The task
Give the data again exactly, without images.

═════ Supplied information ═════

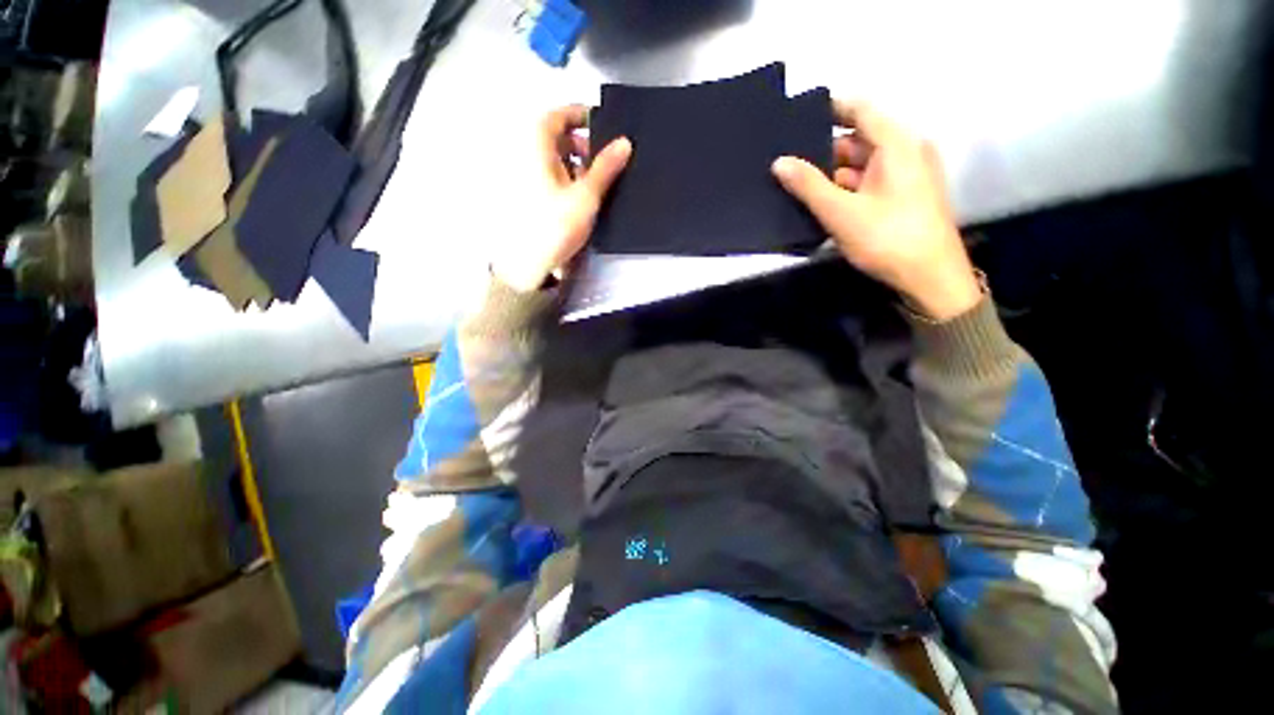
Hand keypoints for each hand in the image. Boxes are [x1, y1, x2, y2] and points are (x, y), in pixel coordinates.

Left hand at [491, 105, 631, 292]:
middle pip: (555, 138)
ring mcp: (525, 179)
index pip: (556, 116)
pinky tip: (582, 196)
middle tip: (605, 157)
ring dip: (576, 163)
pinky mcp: (529, 198)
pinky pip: (550, 178)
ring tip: (598, 180)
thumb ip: (605, 168)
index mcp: (535, 148)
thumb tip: (625, 142)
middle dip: (581, 143)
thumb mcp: (586, 196)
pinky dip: (567, 179)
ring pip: (553, 160)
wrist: (528, 264)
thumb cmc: (555, 225)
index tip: (602, 122)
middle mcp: (526, 157)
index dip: (579, 114)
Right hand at [771, 100, 980, 321]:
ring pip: (862, 164)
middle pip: (859, 139)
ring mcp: (906, 176)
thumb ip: (808, 185)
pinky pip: (869, 182)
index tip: (797, 117)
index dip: (830, 109)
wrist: (929, 277)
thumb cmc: (887, 238)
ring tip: (797, 183)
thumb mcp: (841, 212)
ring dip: (832, 173)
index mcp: (897, 144)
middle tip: (788, 160)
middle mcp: (905, 152)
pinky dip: (846, 188)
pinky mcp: (903, 197)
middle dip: (824, 149)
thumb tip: (779, 162)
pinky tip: (821, 201)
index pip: (860, 111)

═════

Response to the exercise
Hand keypoints for each hand in the image. Boxes are [x1, y1, x2, y2] and points are (x, y), in pixel coordinates.

Left hand at [491, 105, 631, 292]:
middle pip: (555, 138)
ring mcp: (525, 179)
index pip: (556, 116)
pinky tip: (582, 196)
middle tip: (605, 157)
ring dip: (576, 163)
pinky mcp: (529, 198)
pinky pip: (550, 178)
ring tip: (598, 180)
thumb ip: (605, 168)
index mcp: (535, 148)
thumb tip: (625, 142)
middle dip: (581, 143)
thumb mcp: (586, 196)
pinky dip: (567, 179)
ring pip: (553, 160)
wrist: (528, 264)
thumb cmc: (555, 225)
index tip: (602, 122)
middle mcp: (526, 157)
index dip: (579, 114)
Right hand at [771, 100, 980, 321]:
ring pip: (862, 164)
middle pip: (859, 139)
ring mcp: (906, 176)
thumb ip: (808, 185)
pinky pip: (869, 182)
index tip: (797, 117)
index dip: (830, 109)
wrist: (929, 277)
thumb cmc: (887, 238)
ring tip: (797, 183)
thumb mcp: (841, 212)
ring dip: (832, 173)
index mcp: (897, 144)
middle tip: (788, 160)
middle mcp: (905, 152)
pinky dip: (846, 188)
pinky mcp: (903, 197)
middle dip: (824, 149)
thumb tip: (779, 162)
pinky tip: (821, 201)
index pip: (860, 111)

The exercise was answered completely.